That’s also the philosophy that the disciples firmly held.  Upon seeing a man blind from birth, they were absolutely certain that the blindness was the result of someone’s sin; they just weren’t sure whether it was the sin of the blind man or his parents.  Christ’s answer— “neither this man nor his parents sinned”— must’ve stunned them.  Instead, God allowed this to happen so that Christ could heal him, and thereby “the work of God might be displayed.”  That is, this man was born blind so that Christ could heal him that day, where the entire episode would be included in John’s Gospel, in order that every generation of people may be reminded of who Christ is (i.e., the Son of God) and His power and love.    
Of course, nothing Jesus said that day nullifies the view that sin can cause sickness.  After all, Christ told an invalid man whom He just healed, “Stop sinning or something worse may happen to you” (Jn. 5:14).  But since finite humans cannot know why people get sick, we shouldn’t be so nosy to figure it out.  Instead, we should “mourn with those who mourn” (Rom. 12:15) and pray that “the sick person” will get “well” (James 5:15). 
Is there, then, no room to talk about why someone gets sick?  If you sincerely believe that there may be a spiritual cause, then pray that the sick person will bring it up first.  For that to transpire, it is imperative that what is taught in James 5:13-16 becomes part of our thought process.  Read it today when you are well so that if you ever get quite sick, you can ask whether an unrepentant heart is its root cause. If so, repent.  
Prayer: Dear God, I praise You for being such a kind and compassionate God.  While we are busy passing judgment under the rubric of being discerning, You are always defending and caring for us.  Help me not to sin, but when I do, prompt my heart to repent immediately.  Amen.  
Bible Reading for Today: Numbers 25

Lunch Break Study 

Read James 5: 13-16: Is anyone among you in trouble? Let them pray. Is anyone happy? Let them sing songs of praise. 14 Is anyone among you sick? Let them call the elders of the church to pray over them and anoint them with oil in the name of the Lord. 15 And the prayer offered in faith will make the sick person well; the Lord will raise them up. If they have sinned, they will be forgiven. 16 Therefore confess your sins to each other and pray for each other so that you may be healed. The prayer of a righteous person is powerful and effective.
Questions to Consider
1. What is the undeniable premise of this passage? 2. What should be part of our thought process when we find ourselves with an illness? 3. How should we respond to someone who has fallen sick?  Is there someone in your life who needs a visit from you?

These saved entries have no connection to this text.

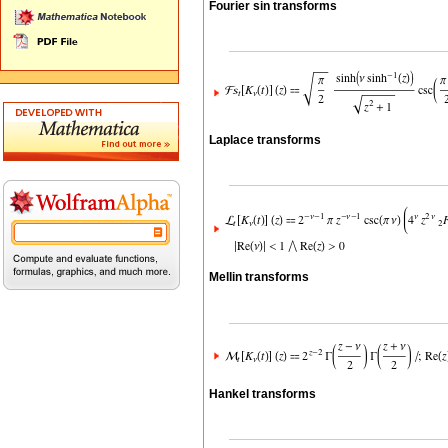
Fourier sin transforms
Laplace transforms
Mellin transforms
Hankel transforms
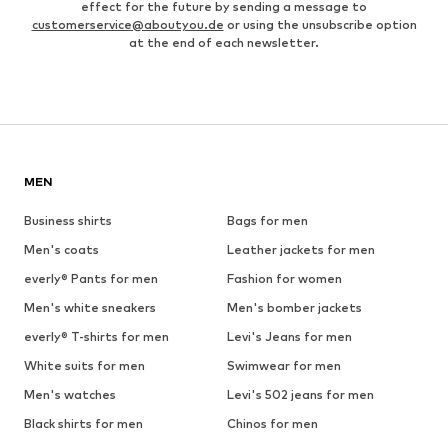
effect for the future by sending a message to
customerservice@aboutyou.de
or using the unsubscribe option
at the end of each newsletter.
MEN
Business shirts
Bags for men
Men's coats
Leather jackets for men
everly® Pants for men
Fashion for women
Men's white sneakers
Men's bomber jackets
everly® T-shirts for men
Levi's Jeans for men
White suits for men
Swimwear for men
Men's watches
Levi's 502 jeans for men
Black shirts for men
Chinos for men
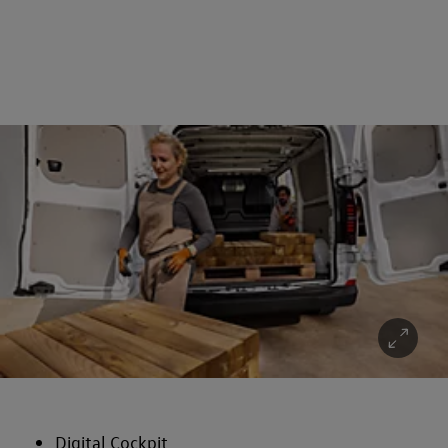
Digital Cockpit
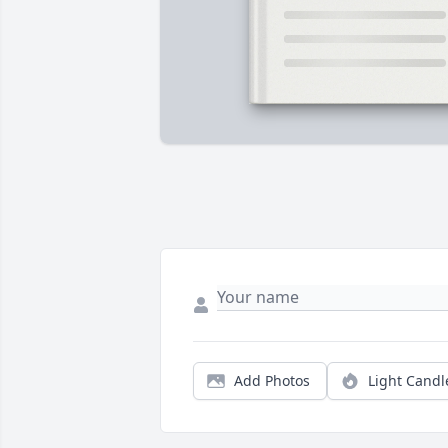
Add Photos
Light Candl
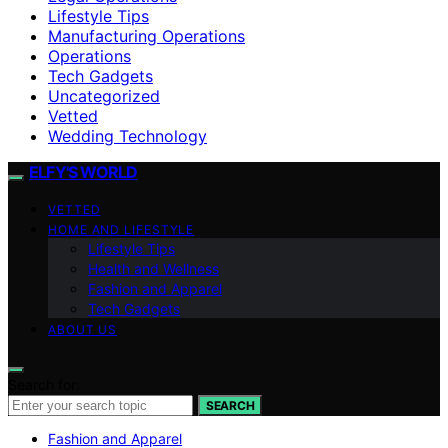
Lifestyle Tips
Manufacturing Operations
Operations
Tech Gadgets
Uncategorized
Vetted
Wedding Technology
ELFY'S WORLD
VETTED
HOME AND LIFESTYLE
Lifestyle Tips
Health and Wellness
Fashion and Apparel
Tech Gadgets
ABOUT US
Search for:
SEARCH
Fashion and Apparel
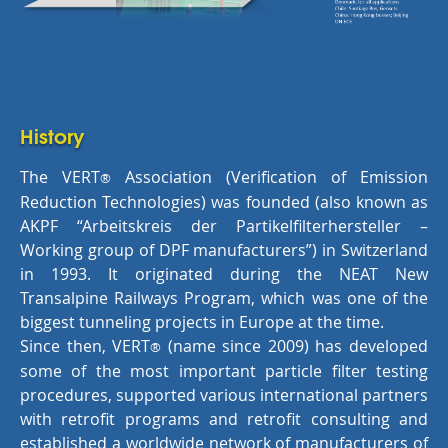
History
The VERT
Association (Verification of Emission
®
Reduction Technologies) was founded (also known as
AKPF “Arbeitskreis der Partikelfilterhersteller –
Working group of DPF manufacturers”) in Switzerland
in 1993. It originated during the NEAT New
Transalpine Railways Program, which was one of the
biggest tunneling projects in Europe at the time.
Since then, VERT
(name since 2009) has developed
®
some of the most important particle filter testing
procedures, supported various international partners
with retrofit programs and retrofit consulting and
established a worldwide network of manufacturers of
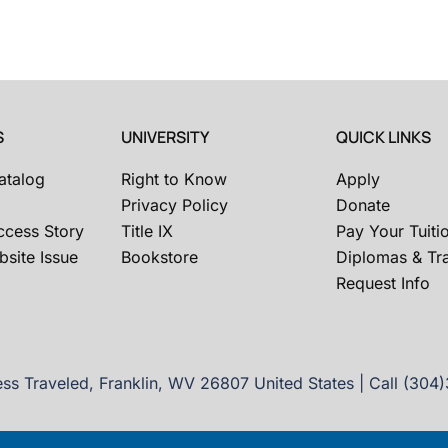
S
UNIVERSITY
QUICK LINKS
atalog
Right to Know
Apply
Privacy Policy
Donate
ccess Story
Title IX
Pay Your Tuiti
site Issue
Bookstore
Diplomas & Tra
Request Info
ss Traveled, Franklin, WV 26807 United States | Call (304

  1. While sin is not the cause of every sickness, it is in some cases; therefore, sin should not be automatically ruled out as a factor in one’s sickness.
  2. It is always insensitive for someone to tell a gravely ill person that this happened due to his or her sin.  I think it is better for the sick individual to ask God whether some unrecognized and/or unrepentant sin is responsible for the sickness.  If the person sincerely believes that that’s not the case, then I would leave that alone (at least at the moment).
  3. We pay a visit and pray for them.  And if the sick person wants to discuss the topic of why this happened, then we can read James 5:13-16, after which we may add, “The only person who can know whether your sickness is the result of sin is you; why don’t you, therefore, prayerfully think about it.  If there is nothing to it, then praise God.  We will continue to pray for your healing.”      

Evening Reflection

You probably know people who are sick right now.  Would you take a moment to pray that their health would improve?  Also, would you also pray, in the case that unrecognized sins are involved, that the sick person would pray, “Search me, God, and know my heart; test me and know my anxious thoughts?” (Ps. 139:23)?